New Jersey Enacts “Ban the Box” Law for Private Employers

Effective March 1, 2015, the New Jersey Opportunity to Compete Act (“Act”) will prevent most private employers in the State of New Jersey from inquiring about a prospective employee’s criminal history prior to the completion of the applicant’s first interview.  In enacting this “ban the box” law, New Jersey joins a growing number of states (Hawaii, Illinois, Massachusetts, Mineola and Rhode Island) and cities (Philadelphia, PA, Newark, NJ, Buffalo, NY, Seattle, WA, San Francisco, CA, Baltimore, MD and Rochester, NY) that prohibit employers from considering an applicant’s criminal history during the initial stages of the employment application process.  The Act preempts any ordinance, resolution, law, rule or regulation including the previously-enacted Newark, NJ “ban the box” ordinance, regarding criminal histories in the employment context.

Covered Employers & Applicants

The Act applies to employers, including employment agencies, who (a) have 15 or more employees over 20 calendar weeks and (b) conduct business, employ individuals or accept applications for employment within the State of New Jersey.  “Applicants” include applicants for paid employment, including seasonal, temporary and per diem employment, as well as applicants for internships and apprenticeships.

Key Prohibitions

Employers covered by the Act are prohibited from inquiring, either orally or in writing, as to an applicant’s criminal record during the “initial application process” – that is, from the time the employer or the applicant inquires about prospective employment or a job vacancy through the completion of a first interview of the applicant.

Pursuant to the Act, employers may not post any advertisement stating “the employer will not consider any applicant who has been arrested or convicted of one or more crimes or offenses,” unless the opening is for a position exempted from the Act detailed below.   Employers may not require applicants, including internal applicants, to complete any employment application that contains a prohibited inquiry.  The Act prohibits employers from inquiring about an applicant’s criminal history during the first interview of the applicant, whether that interview is conducted in person, by phone or any other method. 

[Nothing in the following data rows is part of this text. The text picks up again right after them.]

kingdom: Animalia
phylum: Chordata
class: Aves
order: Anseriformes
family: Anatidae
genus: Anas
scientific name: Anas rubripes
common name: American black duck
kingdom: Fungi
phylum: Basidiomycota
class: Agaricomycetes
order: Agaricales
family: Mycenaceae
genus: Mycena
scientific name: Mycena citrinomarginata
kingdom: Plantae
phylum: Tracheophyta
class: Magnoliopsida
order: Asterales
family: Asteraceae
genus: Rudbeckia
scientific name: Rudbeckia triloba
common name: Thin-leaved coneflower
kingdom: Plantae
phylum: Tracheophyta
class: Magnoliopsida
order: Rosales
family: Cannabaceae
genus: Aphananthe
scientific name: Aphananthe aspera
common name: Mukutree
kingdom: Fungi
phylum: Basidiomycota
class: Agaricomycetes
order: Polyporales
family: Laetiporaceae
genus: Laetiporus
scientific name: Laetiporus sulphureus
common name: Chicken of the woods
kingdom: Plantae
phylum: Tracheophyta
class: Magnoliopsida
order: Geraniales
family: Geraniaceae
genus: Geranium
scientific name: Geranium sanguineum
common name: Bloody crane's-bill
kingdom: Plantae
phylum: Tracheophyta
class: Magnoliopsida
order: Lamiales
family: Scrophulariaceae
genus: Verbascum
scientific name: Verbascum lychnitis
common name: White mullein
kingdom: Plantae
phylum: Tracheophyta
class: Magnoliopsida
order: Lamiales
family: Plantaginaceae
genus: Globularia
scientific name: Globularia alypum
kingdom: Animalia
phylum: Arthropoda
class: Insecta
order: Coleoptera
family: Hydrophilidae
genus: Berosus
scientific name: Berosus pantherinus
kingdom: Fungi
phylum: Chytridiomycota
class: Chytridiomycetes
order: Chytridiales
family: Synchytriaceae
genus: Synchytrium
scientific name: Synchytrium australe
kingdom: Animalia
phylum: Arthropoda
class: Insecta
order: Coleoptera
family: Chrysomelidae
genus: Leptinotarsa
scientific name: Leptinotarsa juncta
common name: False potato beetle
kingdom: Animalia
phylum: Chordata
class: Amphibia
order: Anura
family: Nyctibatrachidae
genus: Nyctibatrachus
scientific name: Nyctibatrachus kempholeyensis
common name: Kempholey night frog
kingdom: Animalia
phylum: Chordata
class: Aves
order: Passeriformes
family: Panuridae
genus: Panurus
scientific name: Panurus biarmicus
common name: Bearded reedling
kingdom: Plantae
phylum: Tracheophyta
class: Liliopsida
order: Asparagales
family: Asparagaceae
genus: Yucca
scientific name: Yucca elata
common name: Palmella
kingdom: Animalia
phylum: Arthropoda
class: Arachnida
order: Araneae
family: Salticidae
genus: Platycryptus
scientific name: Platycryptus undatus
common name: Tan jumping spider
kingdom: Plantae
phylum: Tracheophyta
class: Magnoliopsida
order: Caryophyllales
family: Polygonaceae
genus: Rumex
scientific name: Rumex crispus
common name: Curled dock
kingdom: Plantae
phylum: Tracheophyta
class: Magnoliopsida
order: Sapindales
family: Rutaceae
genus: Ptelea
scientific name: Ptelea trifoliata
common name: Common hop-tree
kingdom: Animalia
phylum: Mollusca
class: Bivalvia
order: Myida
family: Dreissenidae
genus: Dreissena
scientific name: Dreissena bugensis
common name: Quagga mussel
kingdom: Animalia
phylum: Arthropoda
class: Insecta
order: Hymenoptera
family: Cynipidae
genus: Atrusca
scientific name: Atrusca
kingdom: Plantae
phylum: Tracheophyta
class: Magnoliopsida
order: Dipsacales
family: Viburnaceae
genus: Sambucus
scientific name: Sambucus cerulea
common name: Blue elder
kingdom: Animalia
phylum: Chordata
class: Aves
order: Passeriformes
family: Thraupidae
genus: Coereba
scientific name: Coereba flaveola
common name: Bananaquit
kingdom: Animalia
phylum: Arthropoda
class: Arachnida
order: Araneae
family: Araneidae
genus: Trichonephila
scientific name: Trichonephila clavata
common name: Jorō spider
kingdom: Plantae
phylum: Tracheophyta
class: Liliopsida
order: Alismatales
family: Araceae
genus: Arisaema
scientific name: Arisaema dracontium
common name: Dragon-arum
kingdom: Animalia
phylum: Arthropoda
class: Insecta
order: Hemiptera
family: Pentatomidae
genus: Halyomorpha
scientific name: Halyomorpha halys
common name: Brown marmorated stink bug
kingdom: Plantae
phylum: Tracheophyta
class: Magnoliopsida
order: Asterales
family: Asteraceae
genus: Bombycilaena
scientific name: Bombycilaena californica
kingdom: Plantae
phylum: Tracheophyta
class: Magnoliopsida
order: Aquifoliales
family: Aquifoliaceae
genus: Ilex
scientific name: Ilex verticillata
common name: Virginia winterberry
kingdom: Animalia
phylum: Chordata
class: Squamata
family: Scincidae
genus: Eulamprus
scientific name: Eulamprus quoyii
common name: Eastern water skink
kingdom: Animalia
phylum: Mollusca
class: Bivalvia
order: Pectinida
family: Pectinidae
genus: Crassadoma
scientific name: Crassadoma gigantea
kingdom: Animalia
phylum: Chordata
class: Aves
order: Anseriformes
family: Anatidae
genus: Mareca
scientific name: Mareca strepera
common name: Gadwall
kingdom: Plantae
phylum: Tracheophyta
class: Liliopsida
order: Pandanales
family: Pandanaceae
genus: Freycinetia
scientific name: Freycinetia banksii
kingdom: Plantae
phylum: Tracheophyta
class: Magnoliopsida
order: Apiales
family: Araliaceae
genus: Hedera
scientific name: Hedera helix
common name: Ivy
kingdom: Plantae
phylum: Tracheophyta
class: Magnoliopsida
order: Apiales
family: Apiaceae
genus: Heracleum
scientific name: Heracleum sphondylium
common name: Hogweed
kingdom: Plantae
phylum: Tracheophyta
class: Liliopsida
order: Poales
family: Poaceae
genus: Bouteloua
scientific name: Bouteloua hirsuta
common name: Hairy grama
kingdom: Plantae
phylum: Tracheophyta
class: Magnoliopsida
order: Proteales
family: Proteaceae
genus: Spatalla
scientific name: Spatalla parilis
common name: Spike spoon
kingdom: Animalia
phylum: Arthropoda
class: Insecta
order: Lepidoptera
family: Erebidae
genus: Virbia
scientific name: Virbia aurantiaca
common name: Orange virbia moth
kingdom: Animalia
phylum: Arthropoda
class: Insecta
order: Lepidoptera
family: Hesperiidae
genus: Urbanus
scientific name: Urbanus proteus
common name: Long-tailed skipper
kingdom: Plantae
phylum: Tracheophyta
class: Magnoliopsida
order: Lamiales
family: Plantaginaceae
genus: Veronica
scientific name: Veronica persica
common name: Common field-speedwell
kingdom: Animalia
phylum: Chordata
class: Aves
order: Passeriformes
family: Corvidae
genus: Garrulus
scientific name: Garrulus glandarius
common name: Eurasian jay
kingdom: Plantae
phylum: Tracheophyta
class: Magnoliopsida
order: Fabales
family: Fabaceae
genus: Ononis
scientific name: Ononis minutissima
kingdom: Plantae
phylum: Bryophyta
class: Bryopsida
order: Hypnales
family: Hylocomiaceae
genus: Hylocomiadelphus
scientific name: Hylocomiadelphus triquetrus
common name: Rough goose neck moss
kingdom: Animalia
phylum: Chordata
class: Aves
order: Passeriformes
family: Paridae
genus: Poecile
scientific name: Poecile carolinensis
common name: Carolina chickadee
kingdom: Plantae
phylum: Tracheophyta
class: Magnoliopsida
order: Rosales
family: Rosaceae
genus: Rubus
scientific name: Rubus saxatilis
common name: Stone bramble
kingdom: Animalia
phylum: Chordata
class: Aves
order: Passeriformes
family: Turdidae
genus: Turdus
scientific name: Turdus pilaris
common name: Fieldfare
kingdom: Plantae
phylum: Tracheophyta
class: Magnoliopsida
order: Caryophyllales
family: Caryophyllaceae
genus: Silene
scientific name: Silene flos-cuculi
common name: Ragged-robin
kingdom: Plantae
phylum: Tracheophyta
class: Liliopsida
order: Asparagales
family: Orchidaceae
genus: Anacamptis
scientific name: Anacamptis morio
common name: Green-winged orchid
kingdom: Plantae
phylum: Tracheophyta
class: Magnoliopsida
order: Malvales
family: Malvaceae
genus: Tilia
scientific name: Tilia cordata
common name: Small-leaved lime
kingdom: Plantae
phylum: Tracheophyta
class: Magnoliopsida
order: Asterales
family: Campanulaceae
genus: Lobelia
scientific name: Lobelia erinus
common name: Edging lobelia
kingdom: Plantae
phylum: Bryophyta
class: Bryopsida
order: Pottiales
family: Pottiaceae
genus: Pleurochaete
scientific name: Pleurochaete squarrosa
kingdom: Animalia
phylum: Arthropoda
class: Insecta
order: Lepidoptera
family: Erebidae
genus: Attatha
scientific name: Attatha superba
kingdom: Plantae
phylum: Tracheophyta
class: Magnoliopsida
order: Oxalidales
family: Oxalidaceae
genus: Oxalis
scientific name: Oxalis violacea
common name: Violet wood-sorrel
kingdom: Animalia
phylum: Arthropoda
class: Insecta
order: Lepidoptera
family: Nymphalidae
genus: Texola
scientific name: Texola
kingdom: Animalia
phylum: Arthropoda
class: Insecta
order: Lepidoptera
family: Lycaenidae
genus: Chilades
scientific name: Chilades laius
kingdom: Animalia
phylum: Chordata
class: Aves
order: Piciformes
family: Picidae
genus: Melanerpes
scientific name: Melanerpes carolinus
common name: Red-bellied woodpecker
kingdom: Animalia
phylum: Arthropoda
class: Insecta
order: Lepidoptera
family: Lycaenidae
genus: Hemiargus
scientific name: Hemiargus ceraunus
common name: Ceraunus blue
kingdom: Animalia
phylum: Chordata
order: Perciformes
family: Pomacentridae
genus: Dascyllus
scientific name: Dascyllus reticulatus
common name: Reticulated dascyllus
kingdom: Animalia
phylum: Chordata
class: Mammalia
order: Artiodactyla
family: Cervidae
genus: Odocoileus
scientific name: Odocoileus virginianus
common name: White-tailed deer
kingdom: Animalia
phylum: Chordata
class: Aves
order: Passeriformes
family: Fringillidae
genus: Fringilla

After completion of the “initial application process,” employers may inquire into an applicant’s criminal record in a manner consistent with applicable state and federal law, and may consider the conviction of certain crimes, such as homicide (including manslaughter and death by auto), robbery, sex offenses, weapons possession and aggravated assault, regardless of the date of sentence or the release from incarceration.  However, even after the initial employment application process ends, employers are still prohibited from inquiring into and considering (a) expunged criminal records; (b) arrests that did not result in conviction; (c) disorderly conduct convictions that occurred five (5) or more years earlier; and (d) conviction of crimes of the fourth degree that occurred 10 or more years earlier.  The Act expressly allows employers to refuse “to hire an applicant for employment based upon the applicant’s criminal record,” unless the record has been “expunged or erased through executive pardon, provided such refusal is consistent with other applicable laws, rules and regulations.”

Exceptions

The prohibitions of the Act do not apply to positions:

  •  in law enforcement, corrections, the judiciary, homeland security, or emergency management;
  • where a criminal history record background check is required by law, rule or regulation not preempted by the Act, or where an arrest or conviction would preclude or restrict the individual from holding the job;
  • where any law, rule or regulation not preempted by the Act restricts the employer’s ability to engage in specified business activities based on the criminal records of its employees; or
  • designated to be part of a program designed to encourage the employment of persons who have been arrested or convicted of criminal offenses.

“Persons employed in the domestic service of a family or person at the person’s home, any independent contractors, or any directors or trustees” are exempted from the definition of “employee,” and therefore coverage under Act.

If an applicant voluntarily discloses criminal record information during the initial application period, the employer may make further immediate inquiries.

Remedy for Violations

There is no private cause of action against employers for violations of the Act.  The sole remedy provided for by the Act is a monetary penalty of no more than $1,000 for a first violation, $5,000 for a second violation and $10,000 for each subsequent violation.

Takeaway for Employers

New Jersey employers should take steps to ensure compliance with the Opportunity to Compete Act before March 1, 2015, including:

  • revising employment applications to remove all questions relating to an applicant’s criminal history for positions that are covered by the Act;
  • identifying any exempt positions where inquiry into criminal history remains lawful;
  • training recruiters, human resources personnel and others who conduct interviews not to ask an applicant about his/her criminal history and/or conduct criminal background checks until after an applicant’s initial interview; and
  • confirming that any employment agencies used by the employer have revised their forms and procedures to ensure compliance with the Act.

Employers should also take steps to ensure that any criminal background check ultimately conducted adheres to the requirements of the Fair Credit Reporting Act and any other state and local requirements.